HOW TO COMPLETE THIS TASK:
Once the line with "[Get Obsidian here](https://obsidian.md)" is found in the data, output it and each following line exactly, up to and including the line with "<h2>Explicação completa sobre", and nothing before or after.

(Entries taken from a collection)

○ ○ ○ ○

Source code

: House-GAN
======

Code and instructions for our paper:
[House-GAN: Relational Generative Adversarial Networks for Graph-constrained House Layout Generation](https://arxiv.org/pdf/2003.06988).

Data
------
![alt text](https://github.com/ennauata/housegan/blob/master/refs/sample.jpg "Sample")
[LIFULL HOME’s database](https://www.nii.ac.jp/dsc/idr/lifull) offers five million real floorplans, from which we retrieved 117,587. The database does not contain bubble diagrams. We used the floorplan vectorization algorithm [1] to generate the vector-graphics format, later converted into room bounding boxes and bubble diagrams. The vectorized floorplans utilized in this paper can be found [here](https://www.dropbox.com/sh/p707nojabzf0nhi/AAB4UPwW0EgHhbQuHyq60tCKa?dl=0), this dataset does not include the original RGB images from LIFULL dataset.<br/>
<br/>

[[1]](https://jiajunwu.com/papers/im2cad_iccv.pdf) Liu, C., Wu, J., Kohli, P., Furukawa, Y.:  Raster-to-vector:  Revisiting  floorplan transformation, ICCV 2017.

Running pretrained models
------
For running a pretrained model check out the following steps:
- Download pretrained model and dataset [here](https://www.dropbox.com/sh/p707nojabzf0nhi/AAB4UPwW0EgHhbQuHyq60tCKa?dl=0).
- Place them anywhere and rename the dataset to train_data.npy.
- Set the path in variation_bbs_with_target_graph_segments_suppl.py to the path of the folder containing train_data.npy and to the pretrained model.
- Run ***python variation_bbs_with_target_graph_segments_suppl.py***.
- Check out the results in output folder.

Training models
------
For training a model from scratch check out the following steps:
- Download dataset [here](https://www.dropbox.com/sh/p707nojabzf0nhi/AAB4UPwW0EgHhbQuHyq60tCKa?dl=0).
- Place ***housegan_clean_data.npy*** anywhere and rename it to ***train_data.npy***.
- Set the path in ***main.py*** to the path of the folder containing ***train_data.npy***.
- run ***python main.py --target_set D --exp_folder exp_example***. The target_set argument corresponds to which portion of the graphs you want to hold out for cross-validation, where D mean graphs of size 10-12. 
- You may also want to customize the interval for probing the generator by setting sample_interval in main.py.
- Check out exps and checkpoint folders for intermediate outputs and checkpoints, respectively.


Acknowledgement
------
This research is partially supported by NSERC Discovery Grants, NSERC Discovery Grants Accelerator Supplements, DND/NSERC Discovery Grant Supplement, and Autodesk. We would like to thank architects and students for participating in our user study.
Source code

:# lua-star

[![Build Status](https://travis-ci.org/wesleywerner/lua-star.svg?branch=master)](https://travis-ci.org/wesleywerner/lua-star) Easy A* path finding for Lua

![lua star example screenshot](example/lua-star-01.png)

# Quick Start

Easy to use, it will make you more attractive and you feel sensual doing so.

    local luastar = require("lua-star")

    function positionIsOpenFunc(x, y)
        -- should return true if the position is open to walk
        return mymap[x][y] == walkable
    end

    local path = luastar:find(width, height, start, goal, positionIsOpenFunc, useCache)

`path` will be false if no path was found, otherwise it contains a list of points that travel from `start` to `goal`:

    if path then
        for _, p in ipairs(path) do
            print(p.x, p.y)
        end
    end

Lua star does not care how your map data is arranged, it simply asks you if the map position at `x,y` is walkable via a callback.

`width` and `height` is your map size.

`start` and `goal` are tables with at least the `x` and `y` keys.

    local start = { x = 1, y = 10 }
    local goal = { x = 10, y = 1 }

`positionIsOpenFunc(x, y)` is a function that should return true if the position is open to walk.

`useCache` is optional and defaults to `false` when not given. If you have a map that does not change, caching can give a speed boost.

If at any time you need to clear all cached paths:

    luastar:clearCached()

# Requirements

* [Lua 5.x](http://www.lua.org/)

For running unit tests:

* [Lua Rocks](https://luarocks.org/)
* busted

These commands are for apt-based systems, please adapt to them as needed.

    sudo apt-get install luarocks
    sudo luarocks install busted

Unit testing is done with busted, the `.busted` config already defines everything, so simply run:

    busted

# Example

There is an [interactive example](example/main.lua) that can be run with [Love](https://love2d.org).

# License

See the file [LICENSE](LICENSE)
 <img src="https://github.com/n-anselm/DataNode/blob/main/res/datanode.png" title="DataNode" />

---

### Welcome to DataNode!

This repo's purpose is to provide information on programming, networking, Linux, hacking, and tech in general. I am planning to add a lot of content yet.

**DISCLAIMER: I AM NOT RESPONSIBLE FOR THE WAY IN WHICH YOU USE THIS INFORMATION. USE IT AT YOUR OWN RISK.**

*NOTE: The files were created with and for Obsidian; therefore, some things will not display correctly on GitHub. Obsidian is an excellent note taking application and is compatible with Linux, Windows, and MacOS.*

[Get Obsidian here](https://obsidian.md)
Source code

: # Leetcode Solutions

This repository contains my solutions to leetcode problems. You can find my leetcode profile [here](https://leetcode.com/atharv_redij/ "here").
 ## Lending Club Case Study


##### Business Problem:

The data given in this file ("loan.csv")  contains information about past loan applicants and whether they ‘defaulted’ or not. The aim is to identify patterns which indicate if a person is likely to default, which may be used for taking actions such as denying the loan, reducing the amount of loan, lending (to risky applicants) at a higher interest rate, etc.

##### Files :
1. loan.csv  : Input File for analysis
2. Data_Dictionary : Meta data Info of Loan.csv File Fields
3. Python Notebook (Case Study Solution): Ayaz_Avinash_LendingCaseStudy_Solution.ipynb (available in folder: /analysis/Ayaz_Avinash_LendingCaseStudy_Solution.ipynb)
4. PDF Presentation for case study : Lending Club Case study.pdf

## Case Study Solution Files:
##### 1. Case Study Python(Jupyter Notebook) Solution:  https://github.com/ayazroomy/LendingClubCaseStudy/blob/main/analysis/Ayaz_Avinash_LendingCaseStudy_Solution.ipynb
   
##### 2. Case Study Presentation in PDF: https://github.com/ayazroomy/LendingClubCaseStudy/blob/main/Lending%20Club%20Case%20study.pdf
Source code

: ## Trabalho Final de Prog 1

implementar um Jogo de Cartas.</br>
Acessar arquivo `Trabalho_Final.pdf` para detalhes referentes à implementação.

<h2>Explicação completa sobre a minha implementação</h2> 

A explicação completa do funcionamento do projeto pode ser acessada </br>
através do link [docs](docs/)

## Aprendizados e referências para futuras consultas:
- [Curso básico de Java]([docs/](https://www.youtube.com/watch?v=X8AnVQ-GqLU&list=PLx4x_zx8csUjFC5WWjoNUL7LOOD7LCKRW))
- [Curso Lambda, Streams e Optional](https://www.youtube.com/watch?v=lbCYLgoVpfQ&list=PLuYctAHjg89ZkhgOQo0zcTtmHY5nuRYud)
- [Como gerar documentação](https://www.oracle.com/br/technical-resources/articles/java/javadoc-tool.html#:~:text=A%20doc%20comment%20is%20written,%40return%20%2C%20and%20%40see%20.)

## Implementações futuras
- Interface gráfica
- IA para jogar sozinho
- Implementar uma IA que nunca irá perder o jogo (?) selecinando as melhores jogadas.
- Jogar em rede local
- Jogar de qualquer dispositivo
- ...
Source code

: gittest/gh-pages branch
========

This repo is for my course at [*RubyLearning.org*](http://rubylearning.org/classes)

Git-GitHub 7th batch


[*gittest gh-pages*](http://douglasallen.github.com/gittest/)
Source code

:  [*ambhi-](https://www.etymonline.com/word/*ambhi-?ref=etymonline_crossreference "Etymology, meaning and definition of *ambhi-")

○ ○ ○ ○

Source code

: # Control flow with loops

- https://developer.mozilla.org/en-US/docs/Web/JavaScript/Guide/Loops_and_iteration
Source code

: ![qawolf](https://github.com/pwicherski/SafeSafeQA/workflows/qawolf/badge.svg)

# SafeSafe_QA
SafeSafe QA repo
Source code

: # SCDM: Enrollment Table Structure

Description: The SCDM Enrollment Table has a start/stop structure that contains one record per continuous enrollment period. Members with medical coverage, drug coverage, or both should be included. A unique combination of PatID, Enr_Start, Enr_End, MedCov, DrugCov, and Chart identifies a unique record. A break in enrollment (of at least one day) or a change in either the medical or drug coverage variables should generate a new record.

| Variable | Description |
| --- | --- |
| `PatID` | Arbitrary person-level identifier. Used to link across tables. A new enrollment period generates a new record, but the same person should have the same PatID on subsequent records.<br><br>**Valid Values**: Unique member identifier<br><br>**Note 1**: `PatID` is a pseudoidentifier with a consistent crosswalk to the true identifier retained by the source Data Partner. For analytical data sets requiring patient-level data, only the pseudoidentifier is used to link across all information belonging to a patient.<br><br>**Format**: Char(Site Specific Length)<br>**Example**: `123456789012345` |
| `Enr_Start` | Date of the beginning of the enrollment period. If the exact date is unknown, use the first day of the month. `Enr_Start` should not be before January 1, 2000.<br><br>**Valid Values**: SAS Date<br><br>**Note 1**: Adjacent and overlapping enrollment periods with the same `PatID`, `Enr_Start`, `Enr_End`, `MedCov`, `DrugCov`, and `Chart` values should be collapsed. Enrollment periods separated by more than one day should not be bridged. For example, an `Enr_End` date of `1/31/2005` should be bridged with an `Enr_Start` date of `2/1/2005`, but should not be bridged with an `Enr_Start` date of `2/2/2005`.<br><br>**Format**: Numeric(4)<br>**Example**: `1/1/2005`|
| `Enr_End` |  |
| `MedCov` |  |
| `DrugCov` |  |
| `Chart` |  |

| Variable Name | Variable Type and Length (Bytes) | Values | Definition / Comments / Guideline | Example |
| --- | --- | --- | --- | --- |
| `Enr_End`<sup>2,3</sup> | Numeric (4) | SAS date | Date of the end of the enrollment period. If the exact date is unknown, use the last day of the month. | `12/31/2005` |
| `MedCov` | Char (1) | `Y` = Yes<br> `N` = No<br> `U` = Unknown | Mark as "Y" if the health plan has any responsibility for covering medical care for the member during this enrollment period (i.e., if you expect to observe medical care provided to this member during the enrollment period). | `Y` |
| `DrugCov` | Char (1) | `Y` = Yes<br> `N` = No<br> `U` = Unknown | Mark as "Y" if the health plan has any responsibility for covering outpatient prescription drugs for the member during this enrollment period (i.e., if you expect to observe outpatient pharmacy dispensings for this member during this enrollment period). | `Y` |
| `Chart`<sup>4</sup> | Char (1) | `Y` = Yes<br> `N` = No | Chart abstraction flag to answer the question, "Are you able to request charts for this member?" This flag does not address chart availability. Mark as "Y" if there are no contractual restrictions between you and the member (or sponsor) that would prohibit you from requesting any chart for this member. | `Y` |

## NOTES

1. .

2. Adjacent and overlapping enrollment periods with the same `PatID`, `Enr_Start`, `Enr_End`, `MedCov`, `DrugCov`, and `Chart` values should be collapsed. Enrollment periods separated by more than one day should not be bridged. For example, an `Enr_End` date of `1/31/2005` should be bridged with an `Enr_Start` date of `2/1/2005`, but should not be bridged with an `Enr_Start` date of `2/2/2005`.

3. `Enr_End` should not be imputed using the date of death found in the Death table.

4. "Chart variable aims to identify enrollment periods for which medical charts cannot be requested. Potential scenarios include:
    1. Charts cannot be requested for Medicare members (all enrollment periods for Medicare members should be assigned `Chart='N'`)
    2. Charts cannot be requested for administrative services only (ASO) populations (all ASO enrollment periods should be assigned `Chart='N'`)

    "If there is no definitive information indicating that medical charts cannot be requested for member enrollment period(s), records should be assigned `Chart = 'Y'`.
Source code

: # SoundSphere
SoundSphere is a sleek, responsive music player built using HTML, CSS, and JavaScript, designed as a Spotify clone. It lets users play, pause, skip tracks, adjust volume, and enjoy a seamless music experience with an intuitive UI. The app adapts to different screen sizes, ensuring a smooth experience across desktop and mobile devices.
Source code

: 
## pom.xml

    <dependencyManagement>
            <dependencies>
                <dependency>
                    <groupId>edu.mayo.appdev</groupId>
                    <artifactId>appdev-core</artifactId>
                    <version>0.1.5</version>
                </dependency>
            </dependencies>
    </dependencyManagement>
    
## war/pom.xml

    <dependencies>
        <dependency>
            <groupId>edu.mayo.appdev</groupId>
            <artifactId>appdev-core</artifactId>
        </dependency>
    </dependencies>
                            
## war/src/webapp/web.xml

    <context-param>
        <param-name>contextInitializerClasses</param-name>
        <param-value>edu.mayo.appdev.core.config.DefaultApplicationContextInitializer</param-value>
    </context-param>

○ ○ ○ ○

ANSWER:
[Get Obsidian here](https://obsidian.md)
Source code

: # Leetcode Solutions

This repository contains my solutions to leetcode problems. You can find my leetcode profile [here](https://leetcode.com/atharv_redij/ "here").
 ## Lending Club Case Study


##### Business Problem:

The data given in this file ("loan.csv")  contains information about past loan applicants and whether they ‘defaulted’ or not. The aim is to identify patterns which indicate if a person is likely to default, which may be used for taking actions such as denying the loan, reducing the amount of loan, lending (to risky applicants) at a higher interest rate, etc.

##### Files :
1. loan.csv  : Input File for analysis
2. Data_Dictionary : Meta data Info of Loan.csv File Fields
3. Python Notebook (Case Study Solution): Ayaz_Avinash_LendingCaseStudy_Solution.ipynb (available in folder: /analysis/Ayaz_Avinash_LendingCaseStudy_Solution.ipynb)
4. PDF Presentation for case study : Lending Club Case study.pdf

## Case Study Solution Files:
##### 1. Case Study Python(Jupyter Notebook) Solution:  https://github.com/ayazroomy/LendingClubCaseStudy/blob/main/analysis/Ayaz_Avinash_LendingCaseStudy_Solution.ipynb
   
##### 2. Case Study Presentation in PDF: https://github.com/ayazroomy/LendingClubCaseStudy/blob/main/Lending%20Club%20Case%20study.pdf
Source code

: ## Trabalho Final de Prog 1

implementar um Jogo de Cartas.</br>
Acessar arquivo `Trabalho_Final.pdf` para detalhes referentes à implementação.

<h2>Explicação completa sobre a minha implementação</h2> 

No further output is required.